Night had fallen over Slavowitz.

Excitement was prevailing both within and without the Diet.

Beneath a glorious starlit sky in the great Zapolyska Square, which fronted the broad and stately flight of steps leading up to the entrance of the Sobieskium or Diet-house, now ablaze with light, was a vast concourse of people, awaiting the stroke of twelve; for at midnight the vote was to be taken on the Secular Appropriation Bill—a measure which had been fiercely debated night after night during the course of five weeks.

Poles, Muscovites, and Jews formed the bulk of this throng, but there was a considerable sprinkling of other elements. Tartars, Cossacks, Hungarians, Roumanians, Servians—representatives of all the motley nationalities of Eastern Europe, elbowed and jostled each other, talking, singing and cursing in a very Babel of tongues.

Diverse, however, as was the crowd, it fell politically into two sharp divisions, the one eager for the passing of the bill, the other eager for its defeat.

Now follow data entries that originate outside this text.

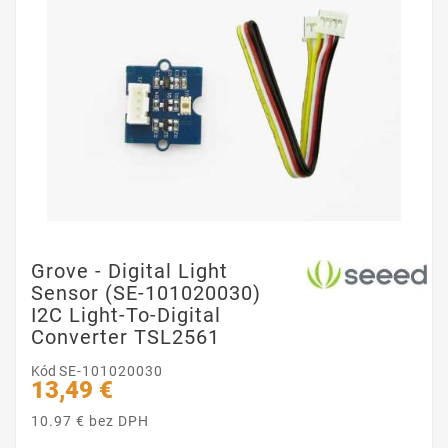
Grove - Digital Light
Sensor (SE-101020030)
I2C Light-To-Digital
Converter TSL2561
Kód
SE-101020030
13,49 €
10.97 € bez DPH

There was no neutral party in that square.

So high did the spirit of faction run that Zabern's landau on its appearance was overturned by a body of malevolent Muscovites, and the marshal was compelled to lay about him with his sabre till the military came to his rescue.

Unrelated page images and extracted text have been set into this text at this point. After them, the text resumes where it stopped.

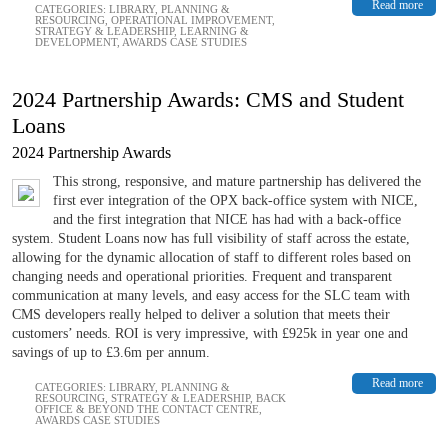
Read more
CATEGORIES:
LIBRARY
,
PLANNING &
RESOURCING
,
OPERATIONAL IMPROVEMENT
,
STRATEGY & LEADERSHIP
,
LEARNING &
DEVELOPMENT
,
AWARDS CASE STUDIES
2024 Partnership Awards: CMS and Student
Loans
2024 Partnership Awards
This strong, responsive, and mature partnership has delivered the
first ever integration of the OPX back-office system with NICE,
and the first integration that NICE has had with a back-office
system. Student Loans now has full visibility of staff across the estate,
allowing for the dynamic allocation of staff to different roles based on
changing needs and operational priorities. Frequent and transparent
communication at many levels, and easy access for the SLC team with
CMS developers really helped to deliver a solution that meets their
customers’ needs. ROI is very impressive, with £925k in year one and
savings of up to £3.6m per annum.
Read more
CATEGORIES:
LIBRARY
,
PLANNING &
RESOURCING
,
STRATEGY & LEADERSHIP
,
BACK
OFFICE & BEYOND THE CONTACT CENTRE
,
AWARDS CASE STUDIES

The indignant Poles retaliated a few minutes later by making an onset upon Lipski, and that deputy escaped only after a severe mauling.

The game once begun was continued by both factions, so that it became almost impossible for the succeeding deputies to reach the Sobieskium, except under police or military escort, or unless attended by a strong circle of their own adherents.

Cheers were given by the hostile sections as their respective favorites were seen safely mounting the steps of the Diet-house beneath the brilliant light of the suspended lamps; the singing of the Polish and the Russian Anthems went on simultaneously all over the square; there were ugly rushes, displays of fisticuffs, scenes of wild disorder, that continued to deepen as the night advanced and the throng increased.

Dorislas, who commanded the mounted cuirassiers drawn up four deep all round the Sobieskium, was obliged to accord the crowd considerable license, lest a too frequent interference on the part of the military should lead to worse mischief.